<<<<
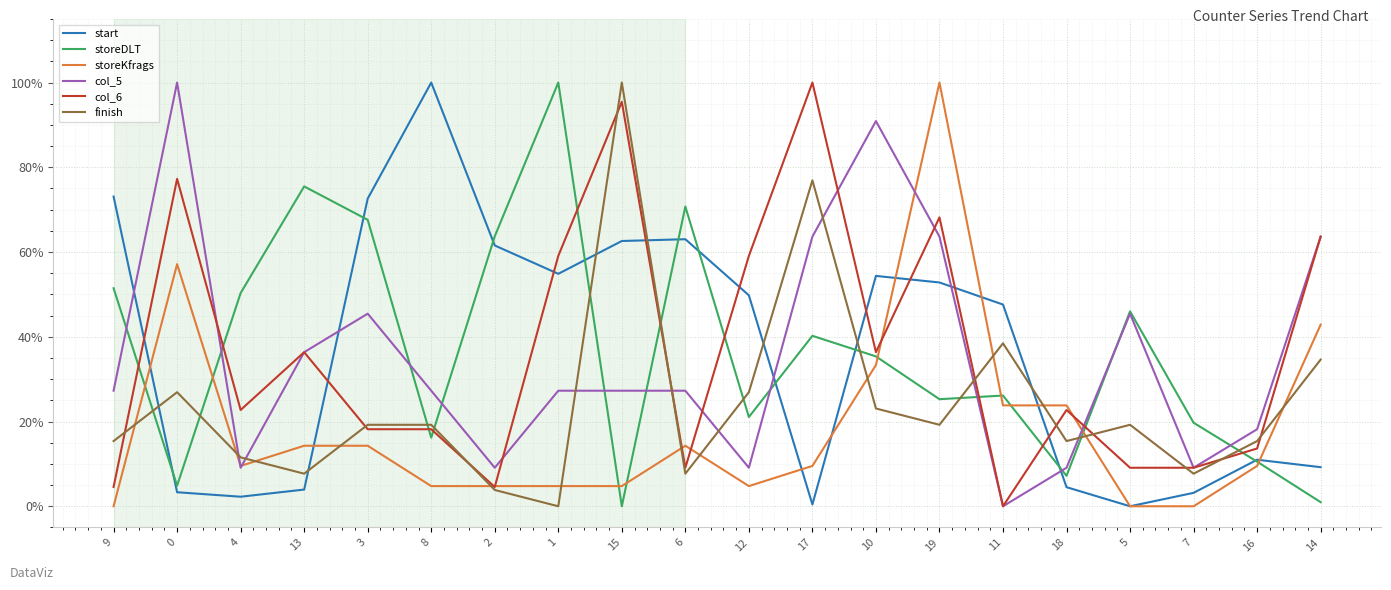

What is the total value across all series at 5?

119.8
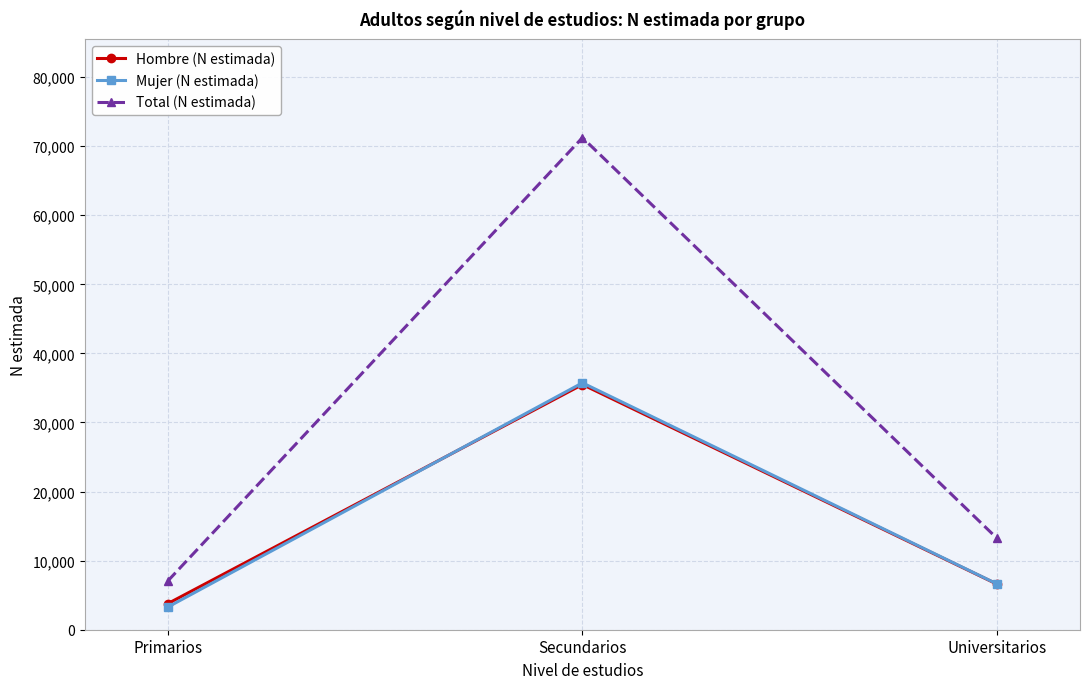

Count the number of data series in this chart.

3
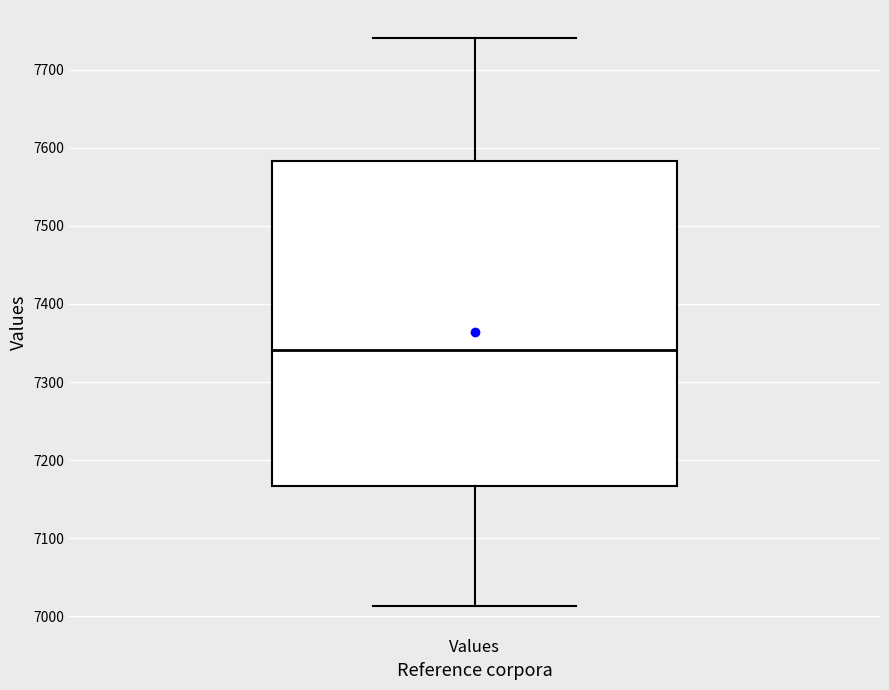

Where is the upper edge of the box for Values on the y-axis? The values are not printed on the chart, so give them approximately, as read against the axis.

7580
>>>>
### What you are asked to do
Write out every line of the entries above word for word, leaving out the pictures.

### Result of the exercise
What is the total value across all series at 5?

119.8

Count the number of data series in this chart.

3

Where is the upper edge of the box for Values on the y-axis? The values are not printed on the chart, so give them approximately, as read against the axis.

7580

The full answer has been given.